• _SOURCE EXCERPT_:
Saturday, June 10, 2017

Theresa May's next move

Prime Minister Theresa May of Britain leaving the Conservative Party headquarters in London on Friday. Credit Frank Augstein/Associated Press
Right Now Prime Minister Theresa May will try to form a minority government, after her Conservative Party lost its parliamentary majority.
• Mrs. May’s decision to call an early election in the hopes of expanding the Conservative Party’s majority in the House of Commons disastrously backfired.
• Mrs. May, who became prime minister after the “Brexit” referendum on June 23, batted away calls to resign. After meeting with Queen Elizabeth II, she said she would try to form a government with the Democratic Unionist Party of Northern Ireland.
• With votes in nearly all of the 650 House of Commons constituencies counted, the Conservatives won 318 seats — short of the 326 needed for a majority. The Labour Party had 261 seats, the Scottish National Party 35 and the Liberal Democrats 12, with the remainder held by small parties.

Trump calls result ‘surprising’

President Trump had a simple, one-word answer when asked about his thoughts on the election results: “Surprising.”
Nearly 24 hours after the polls closed, the leader of Britain’s strongest ally had little to say about the outcome, when asked by reporters during an Oval Office meeting with the president of Romania.

May apologizes to candidates and announces senior cabinet positions

Mrs. May apologized to former colleagues in the Conservative Party who lost seats in the House of Commons, telling the BBC she “obviously wanted a different result.”
“I am sorry for all those colleagues who lost their seats who didn’t deserve to lose, and, of course, I’ll reflect on what happened,” Mrs. May said in her first post-election interview.

She turned the focus instead on the negotiations to leave the European Union, set to begin in 10 days, detailing how she planned to enter those discussions with a government that has the “national interest” in mind “at this critical time for our country.”
Mrs. May also indicated she would delay any staffing changes in her administration. “What I am doing today is focusing on forming a government,” she said.
Downing Street later confirmed several senior cabinet positions would remain unchanged: chancellor of the Exchequer Philip Hammond, Home Secretary Amber Rudd, Foreign Secretary Boris Johnson, Secretary of State for Exiting the European Union David Davis and Defense Secretary Michael Fallon would all retain their roles.

• _ENTRIES SUPPLIED_:
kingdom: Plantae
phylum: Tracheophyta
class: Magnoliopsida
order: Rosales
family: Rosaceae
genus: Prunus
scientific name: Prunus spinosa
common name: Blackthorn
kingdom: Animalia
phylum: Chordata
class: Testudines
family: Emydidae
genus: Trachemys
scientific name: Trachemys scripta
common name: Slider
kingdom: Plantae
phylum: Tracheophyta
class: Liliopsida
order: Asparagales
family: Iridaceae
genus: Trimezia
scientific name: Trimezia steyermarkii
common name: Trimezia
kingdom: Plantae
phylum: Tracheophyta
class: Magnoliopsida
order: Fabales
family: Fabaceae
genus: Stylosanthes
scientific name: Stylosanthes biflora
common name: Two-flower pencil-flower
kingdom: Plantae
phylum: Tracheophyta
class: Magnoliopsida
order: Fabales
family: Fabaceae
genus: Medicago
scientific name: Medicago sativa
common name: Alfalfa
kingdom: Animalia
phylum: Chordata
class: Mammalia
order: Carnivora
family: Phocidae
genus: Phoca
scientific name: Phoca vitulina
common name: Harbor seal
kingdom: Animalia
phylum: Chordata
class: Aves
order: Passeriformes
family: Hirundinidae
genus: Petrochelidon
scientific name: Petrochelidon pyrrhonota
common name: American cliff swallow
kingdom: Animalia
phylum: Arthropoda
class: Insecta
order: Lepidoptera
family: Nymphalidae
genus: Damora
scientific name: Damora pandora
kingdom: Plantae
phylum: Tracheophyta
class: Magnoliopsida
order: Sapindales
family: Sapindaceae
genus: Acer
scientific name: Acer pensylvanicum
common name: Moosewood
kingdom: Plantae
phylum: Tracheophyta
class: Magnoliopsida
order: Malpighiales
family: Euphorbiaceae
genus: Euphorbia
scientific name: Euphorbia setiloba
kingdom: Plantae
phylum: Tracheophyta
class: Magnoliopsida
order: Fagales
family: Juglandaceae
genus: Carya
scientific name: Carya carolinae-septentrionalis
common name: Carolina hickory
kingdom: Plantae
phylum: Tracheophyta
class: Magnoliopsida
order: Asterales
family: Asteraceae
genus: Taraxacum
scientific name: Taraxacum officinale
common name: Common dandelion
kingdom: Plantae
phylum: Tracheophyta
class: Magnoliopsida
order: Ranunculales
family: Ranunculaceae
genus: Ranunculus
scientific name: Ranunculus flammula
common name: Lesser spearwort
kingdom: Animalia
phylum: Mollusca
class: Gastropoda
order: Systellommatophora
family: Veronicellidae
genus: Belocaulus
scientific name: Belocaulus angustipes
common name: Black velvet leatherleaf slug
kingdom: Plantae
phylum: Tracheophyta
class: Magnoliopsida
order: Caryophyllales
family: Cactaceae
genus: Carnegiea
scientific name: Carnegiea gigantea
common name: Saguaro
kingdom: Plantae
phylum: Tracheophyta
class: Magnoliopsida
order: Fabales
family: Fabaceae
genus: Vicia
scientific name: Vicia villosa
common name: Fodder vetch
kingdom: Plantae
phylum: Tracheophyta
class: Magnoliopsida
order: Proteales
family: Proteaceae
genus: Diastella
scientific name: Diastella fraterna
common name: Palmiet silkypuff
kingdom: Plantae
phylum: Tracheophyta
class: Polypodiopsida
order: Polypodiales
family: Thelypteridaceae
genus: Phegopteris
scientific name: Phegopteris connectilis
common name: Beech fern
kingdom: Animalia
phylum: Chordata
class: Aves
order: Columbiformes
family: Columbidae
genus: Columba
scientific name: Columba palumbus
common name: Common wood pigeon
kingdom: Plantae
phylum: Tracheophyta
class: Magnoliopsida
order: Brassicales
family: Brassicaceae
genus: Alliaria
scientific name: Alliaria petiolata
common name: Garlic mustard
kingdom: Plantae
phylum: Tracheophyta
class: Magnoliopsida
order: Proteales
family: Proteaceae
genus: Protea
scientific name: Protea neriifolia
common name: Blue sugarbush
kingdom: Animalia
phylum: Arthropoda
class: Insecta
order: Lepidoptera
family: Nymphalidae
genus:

• _PROBLEM DESCRIPTION_: Could you turn the paragraph in the UK election text that begins "Downing Street later confirmed" into a list that keeps its main facts?

• _TASK ANSWER_:
Downing Street confirmed that these senior cabinet members would keep their roles:
- Philip Hammond, chancellor of the Exchequer
- Amber Rudd, Home Secretary
- Boris Johnson, Foreign Secretary
- David Davis, Secretary of State for Exiting the European Union
- Michael Fallon, Defense Secretary